Wyrokiem z dnia 26 czerwca 2018 r. Sąd Okręgowy w Krakowie powództwo oddalił.

Wskazał Sąd, że strony, które istoty sporu upatrywały w kwestii winy za odstąpienie od umowy jako przesłanki powstania roszczenia o zapłatę kary umownej wyraziły zgodną ocenę, że generalnemu wykonawcy przysługuje wierzytelność o zapłatę wynagrodzenia za roboty potwierdzone przez inspektora nadzoru i kierownika budowy na podstawie comiesięcznych protokołów w wysokościach ujętych w fakturach, a inwestorowi przysługuje wierzytelność o udzielenie przez wykonawcę zabezpieczenia należytego wykonania obowiązków z tytułu gwarancji. Jednak nawet zgodne oświadczenia wywołują skutek prawny tylko wtedy, gdy taki skutek przewiduje ustawa.

Stwierdził dalej Sąd, że ustalenie istotnych dla rozstrzygnięcia sprawy okoliczności wymagało dokonania interpretacji przepisów regulujących umowę o roboty budowlane, która ze względu na jej korelację z przepisami administracyjnymi z ustawy prawo budowlane wywołuje trudności w odróżnieniu zdarzeń cywilnoprawnych, czyli skutkujących powstaniem wierzytelności, od zdarzeń i obowiązków o charakterze publicznoprawnym.

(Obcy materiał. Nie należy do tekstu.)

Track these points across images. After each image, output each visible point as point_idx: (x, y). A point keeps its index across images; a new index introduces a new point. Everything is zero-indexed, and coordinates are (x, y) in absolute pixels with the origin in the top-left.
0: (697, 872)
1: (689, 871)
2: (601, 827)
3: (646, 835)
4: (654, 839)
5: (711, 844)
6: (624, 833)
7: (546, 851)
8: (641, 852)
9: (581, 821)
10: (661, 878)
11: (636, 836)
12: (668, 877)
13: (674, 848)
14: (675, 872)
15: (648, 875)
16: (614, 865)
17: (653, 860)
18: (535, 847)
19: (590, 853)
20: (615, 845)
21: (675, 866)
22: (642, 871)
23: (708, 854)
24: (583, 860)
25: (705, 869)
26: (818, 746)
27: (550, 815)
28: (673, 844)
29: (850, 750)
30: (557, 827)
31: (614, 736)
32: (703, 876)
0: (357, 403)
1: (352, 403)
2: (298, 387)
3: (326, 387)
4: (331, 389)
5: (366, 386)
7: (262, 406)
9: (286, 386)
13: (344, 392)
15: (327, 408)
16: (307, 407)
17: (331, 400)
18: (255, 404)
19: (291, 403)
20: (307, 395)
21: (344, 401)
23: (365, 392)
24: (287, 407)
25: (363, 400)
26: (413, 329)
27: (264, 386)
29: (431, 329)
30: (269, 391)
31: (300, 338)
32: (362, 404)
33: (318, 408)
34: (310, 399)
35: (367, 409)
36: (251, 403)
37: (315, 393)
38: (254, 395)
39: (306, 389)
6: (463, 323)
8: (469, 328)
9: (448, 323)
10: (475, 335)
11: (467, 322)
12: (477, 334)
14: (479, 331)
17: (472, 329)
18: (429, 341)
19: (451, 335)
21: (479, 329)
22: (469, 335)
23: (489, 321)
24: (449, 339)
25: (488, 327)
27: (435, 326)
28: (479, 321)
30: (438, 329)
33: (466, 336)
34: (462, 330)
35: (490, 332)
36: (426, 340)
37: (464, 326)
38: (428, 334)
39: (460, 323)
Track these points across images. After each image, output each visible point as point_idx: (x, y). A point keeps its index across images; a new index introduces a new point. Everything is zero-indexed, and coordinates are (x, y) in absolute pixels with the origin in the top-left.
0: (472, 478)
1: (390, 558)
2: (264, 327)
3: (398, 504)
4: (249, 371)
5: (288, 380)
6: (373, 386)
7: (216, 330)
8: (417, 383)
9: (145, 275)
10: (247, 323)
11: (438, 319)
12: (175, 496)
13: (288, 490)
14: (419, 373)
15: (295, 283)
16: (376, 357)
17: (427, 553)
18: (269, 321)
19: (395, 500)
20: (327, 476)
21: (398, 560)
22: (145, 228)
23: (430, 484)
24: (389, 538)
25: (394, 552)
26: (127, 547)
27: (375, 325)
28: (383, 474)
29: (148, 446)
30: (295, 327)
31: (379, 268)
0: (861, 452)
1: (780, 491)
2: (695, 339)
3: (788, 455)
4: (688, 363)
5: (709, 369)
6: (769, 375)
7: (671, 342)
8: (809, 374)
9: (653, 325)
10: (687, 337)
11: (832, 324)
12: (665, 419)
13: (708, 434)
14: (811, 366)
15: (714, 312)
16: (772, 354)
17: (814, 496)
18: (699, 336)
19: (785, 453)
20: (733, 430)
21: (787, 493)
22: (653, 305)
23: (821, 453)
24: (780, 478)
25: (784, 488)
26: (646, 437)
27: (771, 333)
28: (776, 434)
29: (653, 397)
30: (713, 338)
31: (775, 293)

W sprawie o zapłatę z tytułu realizacji inwestycji istotne jest ustalenie świadczeń wzajemnych, z których każde zostaje określone na podstawie dokumentacji: obiekt budowlany w oparciu o dokumentację techniczną, a wynagrodzenie w oparciu o kosztorysy, stanowiące specjalistyczne elaboraty. Dokumentacja inwestycji stanowi część składową umowy. Do wyjaśnienia zgodnej woli nie jest wystarczający dowód z dokumentu prywatnego, lecz jest również konieczny dowód z biegłego.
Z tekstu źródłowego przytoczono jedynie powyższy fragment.